-- WORK ORDER --
Exact repetition is required: reproduce every line of the data.

-- DATA IN THIS EXERCISE --
┄┄┄┄┄┄
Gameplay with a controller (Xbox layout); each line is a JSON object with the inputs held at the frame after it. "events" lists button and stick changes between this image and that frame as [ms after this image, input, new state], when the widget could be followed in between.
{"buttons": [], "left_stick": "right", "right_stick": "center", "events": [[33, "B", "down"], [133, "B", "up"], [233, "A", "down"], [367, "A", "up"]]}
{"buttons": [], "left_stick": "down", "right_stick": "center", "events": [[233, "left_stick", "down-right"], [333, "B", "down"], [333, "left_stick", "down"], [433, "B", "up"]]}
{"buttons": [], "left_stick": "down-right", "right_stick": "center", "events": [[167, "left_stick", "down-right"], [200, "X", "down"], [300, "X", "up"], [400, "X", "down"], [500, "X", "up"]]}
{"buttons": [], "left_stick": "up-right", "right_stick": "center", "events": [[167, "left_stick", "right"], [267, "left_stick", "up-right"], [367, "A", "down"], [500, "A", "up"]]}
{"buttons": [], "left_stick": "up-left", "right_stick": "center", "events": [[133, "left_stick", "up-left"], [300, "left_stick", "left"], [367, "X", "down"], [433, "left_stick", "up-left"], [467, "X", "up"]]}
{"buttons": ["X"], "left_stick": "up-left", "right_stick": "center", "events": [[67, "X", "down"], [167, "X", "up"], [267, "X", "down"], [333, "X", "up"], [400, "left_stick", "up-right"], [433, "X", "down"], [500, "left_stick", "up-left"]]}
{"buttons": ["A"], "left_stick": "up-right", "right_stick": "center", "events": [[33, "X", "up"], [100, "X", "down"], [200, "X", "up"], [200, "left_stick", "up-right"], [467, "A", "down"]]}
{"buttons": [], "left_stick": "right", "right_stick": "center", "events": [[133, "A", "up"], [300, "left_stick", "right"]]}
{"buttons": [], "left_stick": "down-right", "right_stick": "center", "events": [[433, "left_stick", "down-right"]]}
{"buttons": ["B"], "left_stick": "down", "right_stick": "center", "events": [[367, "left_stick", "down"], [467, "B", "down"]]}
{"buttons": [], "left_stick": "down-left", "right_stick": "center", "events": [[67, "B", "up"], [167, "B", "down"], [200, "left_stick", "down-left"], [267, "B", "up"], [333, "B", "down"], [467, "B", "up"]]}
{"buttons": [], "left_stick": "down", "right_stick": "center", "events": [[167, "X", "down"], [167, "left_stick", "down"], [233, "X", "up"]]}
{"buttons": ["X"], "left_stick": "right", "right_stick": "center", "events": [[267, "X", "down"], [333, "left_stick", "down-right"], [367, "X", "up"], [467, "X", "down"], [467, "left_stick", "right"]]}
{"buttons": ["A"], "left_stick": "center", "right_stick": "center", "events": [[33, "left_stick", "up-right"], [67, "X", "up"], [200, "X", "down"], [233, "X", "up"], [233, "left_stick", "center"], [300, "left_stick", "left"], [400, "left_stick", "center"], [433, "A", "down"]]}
┄┄┄┄┄┄
-- COMPLETED EXERCISE --
Gameplay with a controller (Xbox layout); each line is a JSON object with the inputs held at the frame after it. "events" lists button and stick changes between this image and that frame as [ms after this image, input, new state], when the widget could be followed in between.
{"buttons": [], "left_stick": "right", "right_stick": "center", "events": [[33, "B", "down"], [133, "B", "up"], [233, "A", "down"], [367, "A", "up"]]}
{"buttons": [], "left_stick": "down", "right_stick": "center", "events": [[233, "left_stick", "down-right"], [333, "B", "down"], [333, "left_stick", "down"], [433, "B", "up"]]}
{"buttons": [], "left_stick": "down-right", "right_stick": "center", "events": [[167, "left_stick", "down-right"], [200, "X", "down"], [300, "X", "up"], [400, "X", "down"], [500, "X", "up"]]}
{"buttons": [], "left_stick": "up-right", "right_stick": "center", "events": [[167, "left_stick", "right"], [267, "left_stick", "up-right"], [367, "A", "down"], [500, "A", "up"]]}
{"buttons": [], "left_stick": "up-left", "right_stick": "center", "events": [[133, "left_stick", "up-left"], [300, "left_stick", "left"], [367, "X", "down"], [433, "left_stick", "up-left"], [467, "X", "up"]]}
{"buttons": ["X"], "left_stick": "up-left", "right_stick": "center", "events": [[67, "X", "down"], [167, "X", "up"], [267, "X", "down"], [333, "X", "up"], [400, "left_stick", "up-right"], [433, "X", "down"], [500, "left_stick", "up-left"]]}
{"buttons": ["A"], "left_stick": "up-right", "right_stick": "center", "events": [[33, "X", "up"], [100, "X", "down"], [200, "X", "up"], [200, "left_stick", "up-right"], [467, "A", "down"]]}
{"buttons": [], "left_stick": "right", "right_stick": "center", "events": [[133, "A", "up"], [300, "left_stick", "right"]]}
{"buttons": [], "left_stick": "down-right", "right_stick": "center", "events": [[433, "left_stick", "down-right"]]}
{"buttons": ["B"], "left_stick": "down", "right_stick": "center", "events": [[367, "left_stick", "down"], [467, "B", "down"]]}
{"buttons": [], "left_stick": "down-left", "right_stick": "center", "events": [[67, "B", "up"], [167, "B", "down"], [200, "left_stick", "down-left"], [267, "B", "up"], [333, "B", "down"], [467, "B", "up"]]}
{"buttons": [], "left_stick": "down", "right_stick": "center", "events": [[167, "X", "down"], [167, "left_stick", "down"], [233, "X", "up"]]}
{"buttons": ["X"], "left_stick": "right", "right_stick": "center", "events": [[267, "X", "down"], [333, "left_stick", "down-right"], [367, "X", "up"], [467, "X", "down"], [467, "left_stick", "right"]]}
{"buttons": ["A"], "left_stick": "center", "right_stick": "center", "events": [[33, "left_stick", "up-right"], [67, "X", "up"], [200, "X", "down"], [233, "X", "up"], [233, "left_stick", "center"], [300, "left_stick", "left"], [400, "left_stick", "center"], [433, "A", "down"]]}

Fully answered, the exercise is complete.